The preliminary review of the Fiscal Survey of States, a summary of state finances compiled by the National Governors Association and the National Association of State Budget Officers, paints a dark fiscal picture in the states.
It says that plummeting revenues forced state governments to reduce general fund expenditures by 4.8% in fiscal 2009 and they are expected to cut expenditures by 4% in FY'10.
This would be the first time that state spending has declined in consecutive years since the survey has been conducted.
"The severe national recession drastically reduced tax revenues from every revenue source during fiscal 2009, and revenue collections are forecasted to continue their decline in fiscal 2010," the report says.
"As state revenue collections historically lag any national economic recovery, state revenues will remain depressed throughout fiscal 2010 and likely into fiscal years 2011 and 2012," it says.
The report says that overall, state revenues fell 7.5% in FY09, which for most states ended June 30 of this year.
"Revenues will likely continue on this downward trend for another one or two quarters before turning up slowly," it adds.

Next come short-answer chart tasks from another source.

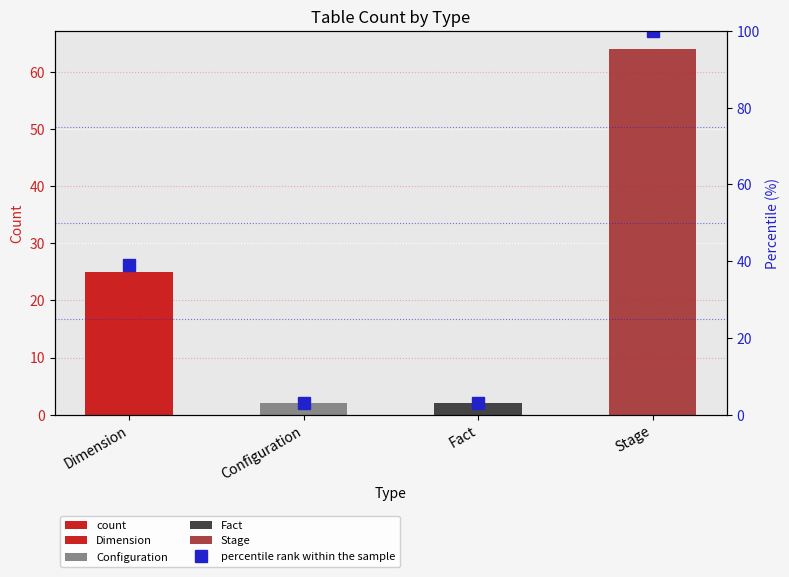

Where does the count series first go above 25?

Stage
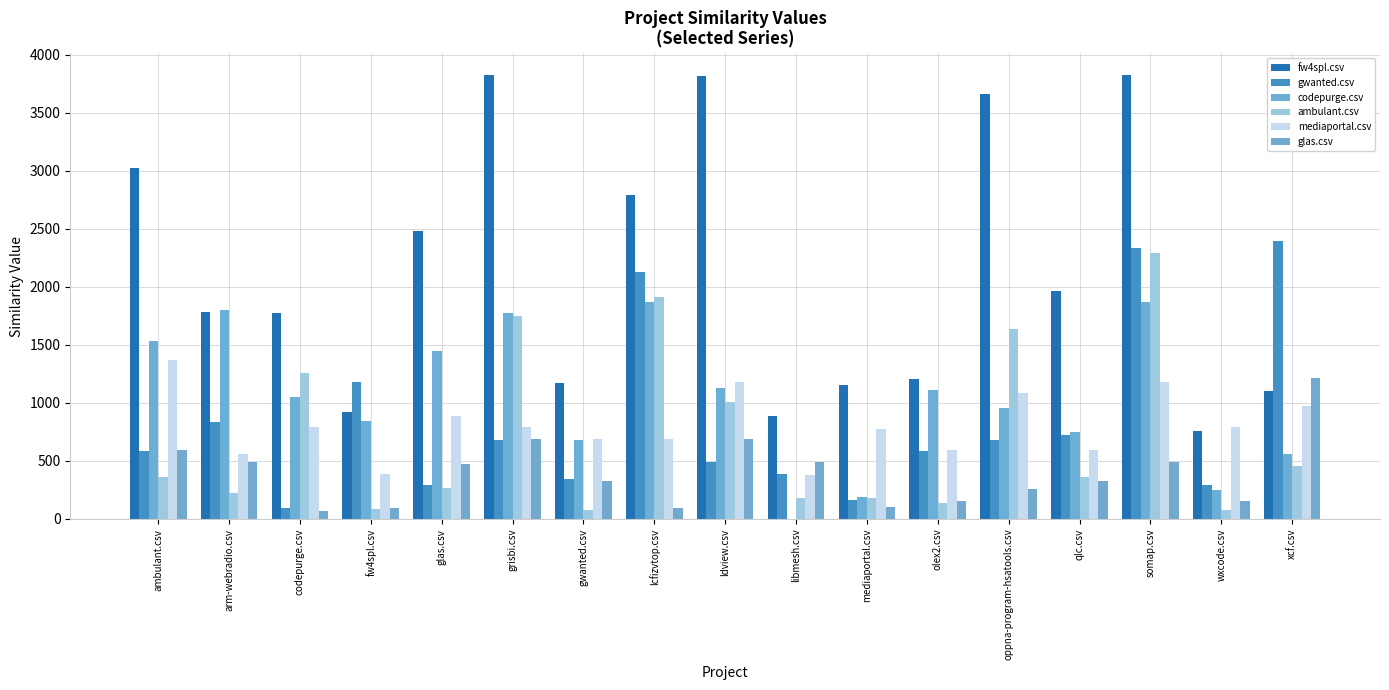

Which series changed the most between ldview.csv and somap.csv?

gwanted.csv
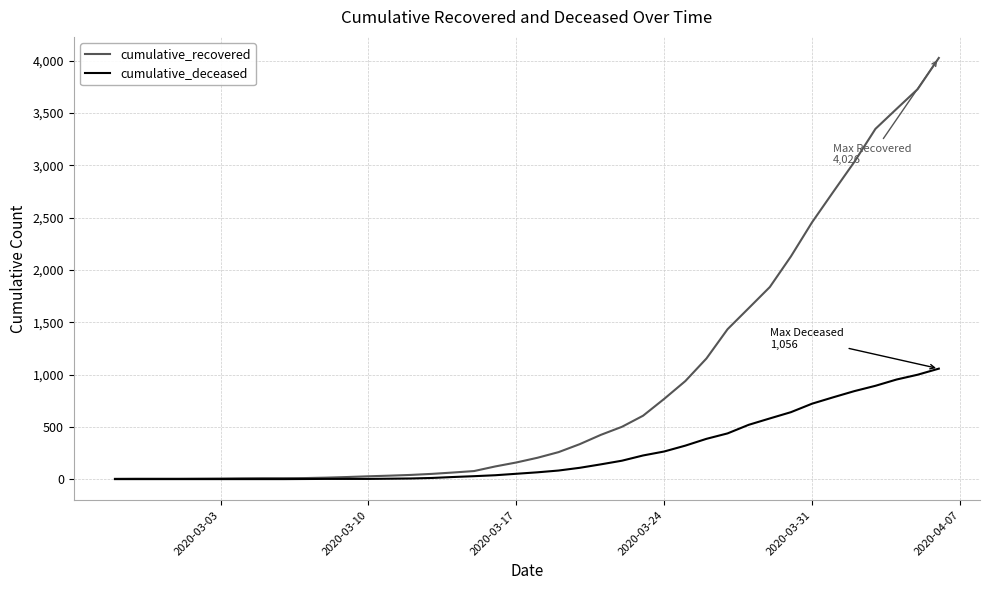

List the series in order of their peak value, lowest first.

cumulative_deceased, cumulative_recovered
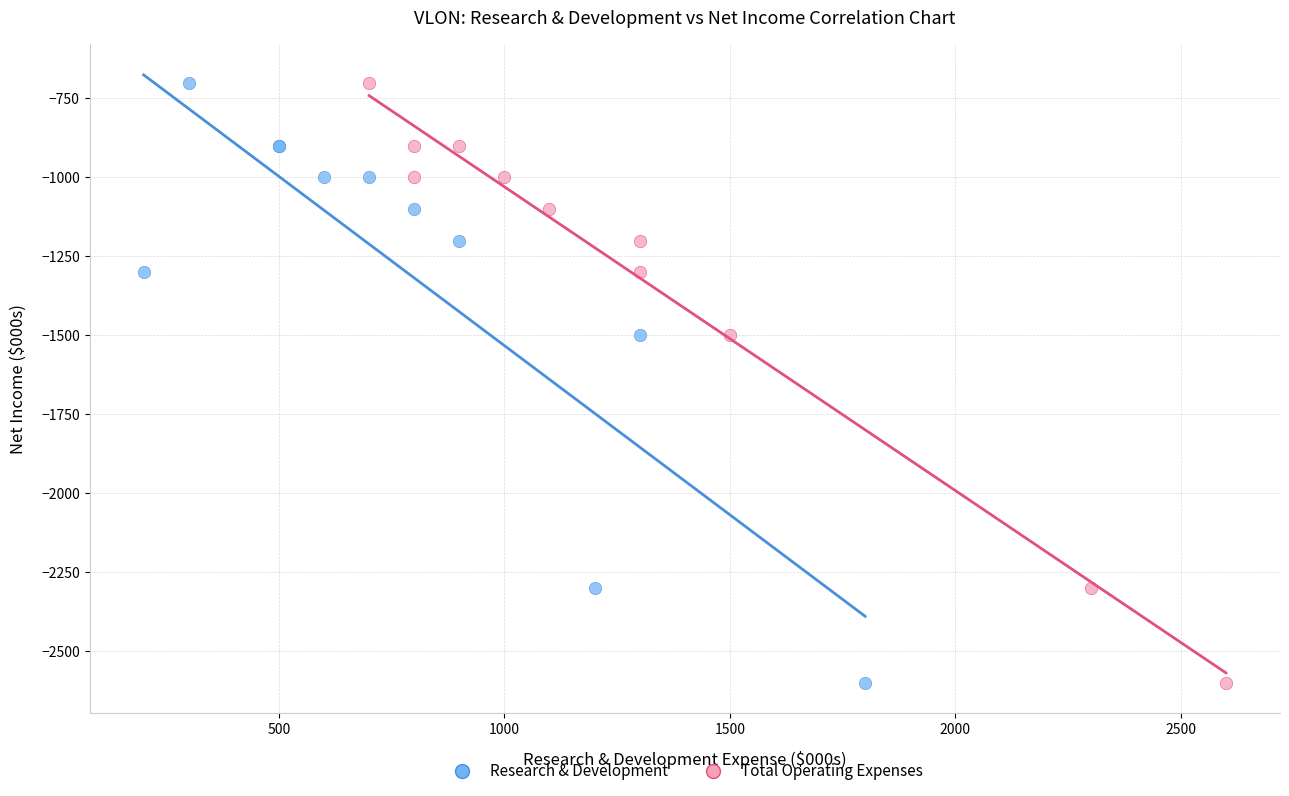

What are all the series names shown in the legend?

Research & Development, Total Operating Expenses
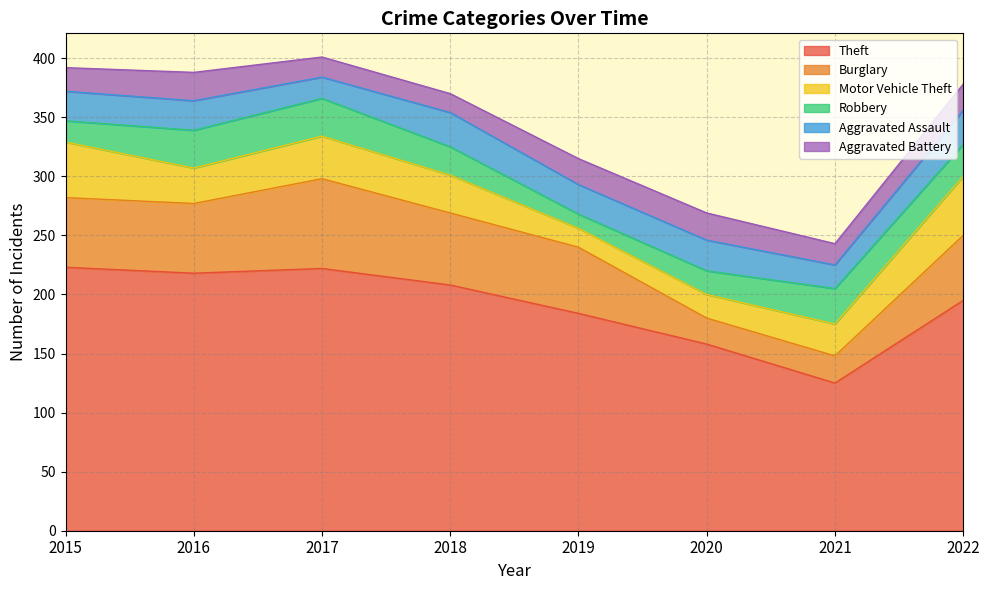

How many data points in Theft are less than 208?

4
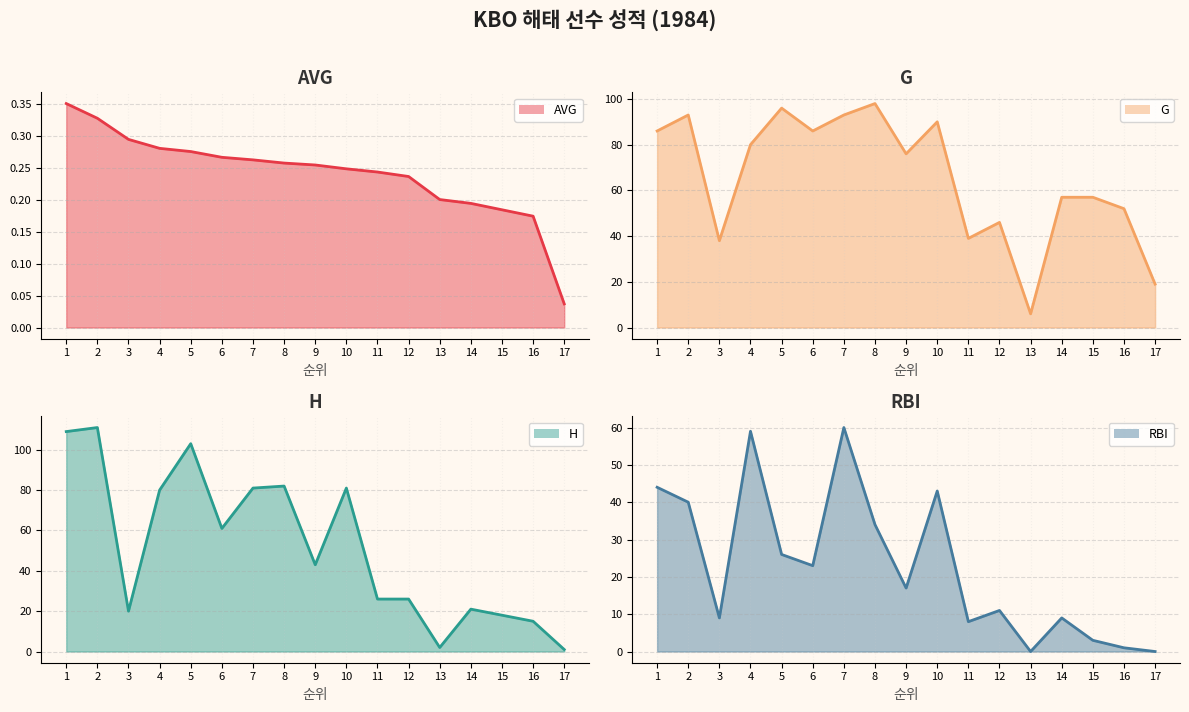

Reading left to right, extract all data points from this chart.

AVG (line): 0.3	0.3	0.3	0.3	0.3	0.3	0.3	0.3	0.3	0.2	0.2	0.2	0.2	0.2	0.2	0.2	0.0
G (line): 86.0	93.0	38.0	80.0	96.0	86.0	93.0	98.0	76.0	90.0	39.0	46.0	6.0	57.0	57.0	52.0	19.0
H (line): 109.0	111.0	20.0	80.0	103.0	61.0	81.0	82.0	43.0	81.0	26.0	26.0	2.0	21.0	18.0	15.0	1.0
RBI (line): 44.0	40.0	9.0	59.0	26.0	23.0	60.0	34.0	17.0	43.0	8.0	11.0	0.0	9.0	3.0	1.0	0.0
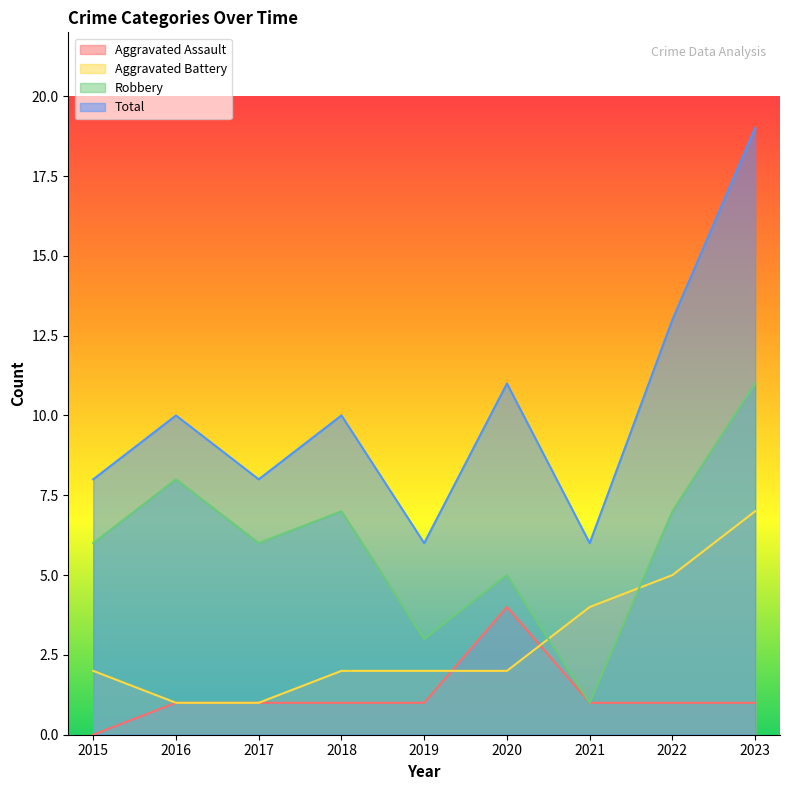

What is the average value of the Aggravated Battery series?

3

The report said that state governments face a cumulative $250 billion in budget shortfalls between FY'09 and FY'11.
Of this $250 billion, states closed about $73 billion in budget gaps during FY'09 and $113 billion before the enactments of their FY'10 budgets to bring them into balance despite "drastically declining revenues."
Scott Pattison, the executive director of NASBO, said the report shows a grim fiscal landscape for state governments.
"These are the worst numbers we've ever seen in the decades of putting together this report," he said.
"States have been forced to lay off and furlough employees, raise taxes, drain rainy day funds and sharply cut state spending in ways that impact every part of state government," he added.
Raymond Scheppach, executive director of the NGA, said state governments are likely to confront a decade-long challenge to rebuild their fiscal positions.
"States will continue to struggle over the next decade because of the combination of the length and depth of this economic downturn, the projected slow recovery and the overhang of unmet needs," he said.
Scheppach said that during this crisis, state governments have postponed investments in infrastructure, drawn down contingency funds and have not replenished retiree pension and health care trust funds. "The bottom line is that states will not fully recover from this recession until later in the next decade," he said.
The report says that this year's $787 billion fiscal stimulus plan allocated nearly $135 billion for emergency funding. This has allowed states to "avoid draconian cuts to state services," it says.